The head of the European Central Bank called on euro zone leaders today to speak with one voice in the debt crisis, while defending German Chancellor Angela Merkel against accusations of foot-dragging.
'There is an absolute need to improve 'verbal discipline', Jean-Claude Trichet said in an interview with the Financial Times Deutschland, a transcript of which was released by the ECB.
'The governments need to speak with one voice on such complex and sensitive issues as the crisis,' he said, while acknowledging that having 17 different governments made things 'complex'.
'But speaking with one voice in a period of crisis is of the essence,' he added.
The Frenchman also defended Merkel against criticism that she, as the leader of Europe's biggest economy, had acted too slowly throughout the euro zone's sovereign debt crisis and had made matters worse.
'Not in the least,' Trichet said. 'I would see a discussion of this kind as being completely misplaced in the current situation.
Merkel had said yesterday that she would attend a summit of euro zone leaders in Brussels on Thursday - announced by EU president Herman Van Rompuy - to agree a new Greek rescue package only if there were a prospect of a concrete deal.
Today, Merkel's spokesman said that she was 'confident' a euro zone summit will take place this week and that it will send a 'strong signal to markets' that the euro can survive its biggest test to date.
'The government is working on all levels with all its strength on preparing for Thursday a good result, a decent result, a result that sends out a strong, and clear signal to the markets,' Merkel's spokesman Steffen Seibert said.
'Confident that this will be possible, the chancellor is planning her trip to Brussels,' he told a regular government briefing in Berlin.
Seibert said that the 17-nation euro zone is currently in a 'very difficult, very challenging phase... the first big test that this currency has had to face.'
'It will depend in the end on whether euro zone leaders can speak with one voice.
'The markets are testing whether there is unity - 'Are you going to hold together, are you really ready to rescue the euro in its first big test?''
Trichet also expressed confidence that the euro zone would overcome the current crisis, which has dragged Greece, Ireland and Portugal into bail-outs and which markets speculate could pull down Spain and Italy.
'Naturally the Europeans can manage the issue.

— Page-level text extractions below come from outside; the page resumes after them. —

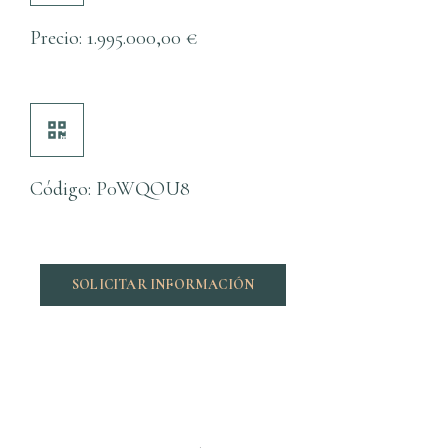
Precio:
1.995.000,00
€
Código: P0WQOU8
SOLICITAR INFORMACIÓN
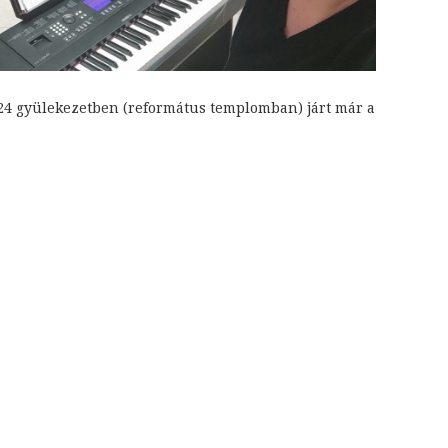
n 24 gyülekezetben (református templomban) járt már a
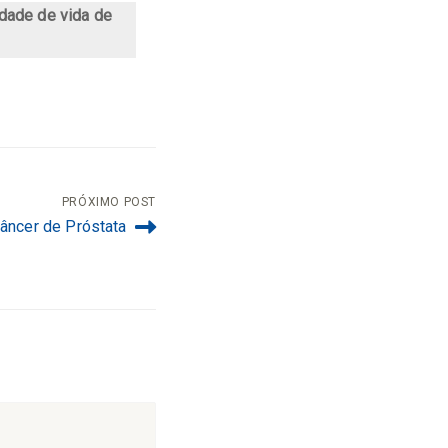
idade de vida de
PRÓXIMO POST
âncer de Próstata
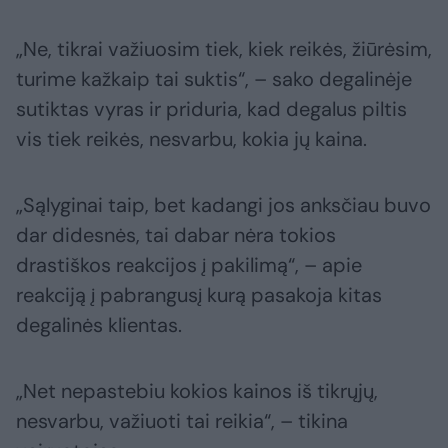
„Ne, tikrai važiuosim tiek, kiek reikės, žiūrėsim,
turime kažkaip tai suktis“, – sako degalinėje
sutiktas vyras ir priduria, kad degalus piltis
vis tiek reikės, nesvarbu, kokia jų kaina.
„Sąlyginai taip, bet kadangi jos anksčiau buvo
dar didesnės, tai dabar nėra tokios
drastiškos reakcijos į pakilimą“, – apie
reakciją į pabrangusį kurą pasakoja kitas
degalinės klientas.
„Net nepastebiu kokios kainos iš tikrųjų,
nesvarbu, važiuoti tai reikia“, – tikina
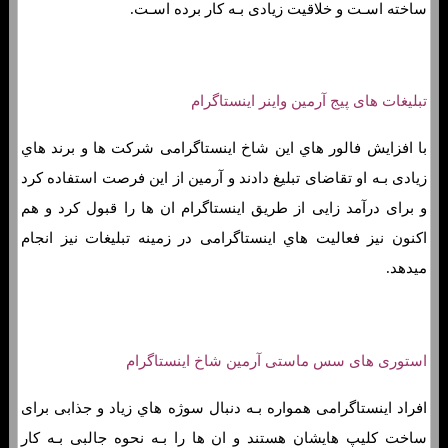
ساخته اسـت و خلاقیت زیادی بـه کار برده اسـت.
تبلیغات های پیج آرمین واینر اینستاگرام
با افزایش فالور هاي‌ این شاخ اینستاگرامی شرکت ها و برند هاي‌
زیادی بـه او تقاضای تبلیغ دادند و آرمین از این فرصت استفاده کرد
و برای درآمد زایی از طریق اینستاگرام ان ها را قبول کرد و هم
اکنون نیز فعالیت هاي‌ اینستاگرامی در زمینه تبلیغات نیز انجام
میدهد.
استوری های سس ماستی آرمین شاخ اینستاگرام
افراد اینستاگرامی همواره بـه دنبال سوژه هاي‌ زیاد و جذابی برای
ساخت کلیپ هایشان هستند و ان ها را بـه نحوه جالبی بـه کار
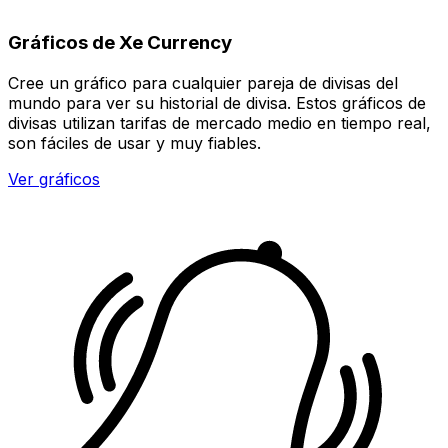
Gráficos de Xe Currency
Cree un gráfico para cualquier pareja de divisas del
mundo para ver su historial de divisa. Estos gráficos de
divisas utilizan tarifas de mercado medio en tiempo real,
son fáciles de usar y muy fiables.
Ver gráficos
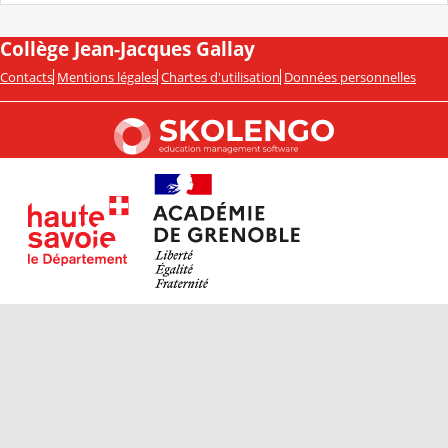
Collège Jean-Jacques Gallay
Contacts
Mentions légales
Chartes d'utilisation
Données personnelles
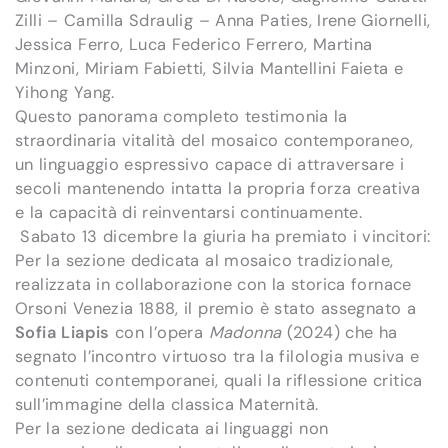
Zilli – Camilla Sdraulig – Anna Paties, Irene Giornelli,
Jessica Ferro, Luca Federico Ferrero, Martina
Minzoni, Miriam Fabietti, Silvia Mantellini Faieta e
Yihong Yang.
Questo panorama completo testimonia la
straordinaria vitalità del mosaico contemporaneo,
un linguaggio espressivo capace di attraversare i
secoli mantenendo intatta la propria forza creativa
e la capacità di reinventarsi continuamente.
Sabato 13 dicembre la giuria ha premiato i vincitori:
Per la sezione dedicata al mosaico tradizionale,
realizzata in collaborazione con la storica fornace
Orsoni Venezia 1888, il premio è stato assegnato a
Sofia Liapis
con l’opera
Madonna
(2024) che ha
segnato l’incontro virtuoso tra la filologia musiva e
contenuti contemporanei, quali la riflessione critica
sull’immagine della classica Maternità.
Per la sezione dedicata ai linguaggi non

It is not a question of technique. It is a question of will and determination,' Trichet said.
'The countries of Europe have always demonstrated that they pull together when the challenges are very high.'
Trichet also sounded a warning that any default on Greek sovereign debt as part of a second rescue package for Athens would mean that the ECB would not accept the country's bonds as collateral for loans.
Greek banks are heavily reliant on funding from the ECB and offer government bonds they own as collateral.

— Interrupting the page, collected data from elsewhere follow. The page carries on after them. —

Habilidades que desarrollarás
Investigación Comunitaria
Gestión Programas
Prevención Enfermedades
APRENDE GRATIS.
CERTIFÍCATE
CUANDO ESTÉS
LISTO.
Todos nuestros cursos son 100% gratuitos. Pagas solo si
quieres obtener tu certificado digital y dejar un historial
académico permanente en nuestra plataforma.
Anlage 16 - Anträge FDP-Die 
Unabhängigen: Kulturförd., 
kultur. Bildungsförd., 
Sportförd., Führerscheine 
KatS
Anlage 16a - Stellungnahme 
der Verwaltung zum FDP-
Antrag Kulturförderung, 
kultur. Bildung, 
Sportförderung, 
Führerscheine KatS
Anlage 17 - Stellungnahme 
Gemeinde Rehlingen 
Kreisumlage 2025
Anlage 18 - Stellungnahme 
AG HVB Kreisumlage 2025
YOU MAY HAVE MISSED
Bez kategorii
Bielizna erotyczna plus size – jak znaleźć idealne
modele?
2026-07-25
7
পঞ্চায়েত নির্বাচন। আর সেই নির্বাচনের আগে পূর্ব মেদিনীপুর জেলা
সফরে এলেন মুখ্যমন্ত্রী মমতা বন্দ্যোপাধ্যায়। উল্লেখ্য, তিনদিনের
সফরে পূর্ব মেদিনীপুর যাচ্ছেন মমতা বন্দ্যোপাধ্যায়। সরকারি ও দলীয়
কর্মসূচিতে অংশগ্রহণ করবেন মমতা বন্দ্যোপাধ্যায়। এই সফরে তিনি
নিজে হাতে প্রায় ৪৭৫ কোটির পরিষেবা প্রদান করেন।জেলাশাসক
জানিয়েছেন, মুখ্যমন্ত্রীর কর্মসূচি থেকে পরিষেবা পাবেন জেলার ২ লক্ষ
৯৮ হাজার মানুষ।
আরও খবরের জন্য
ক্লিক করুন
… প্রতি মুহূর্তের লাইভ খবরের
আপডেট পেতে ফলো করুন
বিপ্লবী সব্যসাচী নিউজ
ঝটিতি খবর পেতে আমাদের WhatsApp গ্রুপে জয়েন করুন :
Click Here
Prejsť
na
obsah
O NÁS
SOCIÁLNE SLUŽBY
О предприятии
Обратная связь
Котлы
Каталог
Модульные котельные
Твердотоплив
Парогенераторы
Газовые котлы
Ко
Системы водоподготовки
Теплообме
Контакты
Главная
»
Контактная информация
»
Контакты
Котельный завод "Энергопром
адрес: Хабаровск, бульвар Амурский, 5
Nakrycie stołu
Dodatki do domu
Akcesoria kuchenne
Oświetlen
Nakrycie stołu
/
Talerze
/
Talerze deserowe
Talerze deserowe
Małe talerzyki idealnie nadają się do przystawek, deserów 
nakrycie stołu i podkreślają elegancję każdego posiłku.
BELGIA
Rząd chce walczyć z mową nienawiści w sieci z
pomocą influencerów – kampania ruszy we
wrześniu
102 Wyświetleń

There are concerns that any restructuring of Greek debt being discussed by euro zone leaders, either through a debt rollover, swapping Greek bonds for new ones or a bond buy-back, could be seen rating agencies as a default.
'The governments have been warned,' Trichet said. 'If a country defaults, we will no longer be able to accept its defaulted government bonds as normal eligible collateral.'
Tánaiste Eamon Gilmore said today that he remains confident that EU leaders can reach a deal which should limit any contagion from a restructuring of Greek debt.
Mr Gilmore was speaking as foreign ministers met in Brussels this morning.
Geithner urges leaders to act
US Treasury secretary Timothy Geithner today urged European Union leaders to step up their efforts to deal with the risk of contagion.
'What Europe obviously needs to do is to work more forcefully to contain the risk of an escalating crisis in Europe,' Geithner said in an interview with business television network CNBC.
EU leaders have taken a number of steps in the last two weeks 'in that direction,' he said.
'Those things are all constructive, but the world needs to see the European leaders move now... to put in place those additional changes that would help contain the risk of a broader crisis,' the Treasury secretary said.
'They have the capacity to manage this in a way that doesn't add to the broader burdens in the global economy, and of course we want them to do that.'
Meanwhile, European markets were lower today as results of the European banking stress tests did little to assuage investors' concerns over the region's debt troubles, dampening appetite for riskier assets.
London's FTSE 100 index was down 1% this afternoon, while shares in Frankfurt were down 1% and Paris had dropped 1.4%. Shares on the Dublin market had dipped almost 4%.
The costs for the Italian and Spanish governments to borrow for 10 years rose to new record high levels today, despite the announcement of a euro zone summit on Thursday to fight the debt crisis.
The price of existing 10-year debt bonds fell on the market, automatically raising the fixed interest carried by these bonds as a percentage of the new lower price, indicating how much the governments would have to offer to borrow new money.
The rate or yield on 10-year Italian debt rose above 6%, widely considered to be a threshhold on financial markets, to 6.021%. The yield on 10-year Spanish debt rose clearly above 6% to 6.388%. These were the highest rates for these countries since the creation of the euro zone.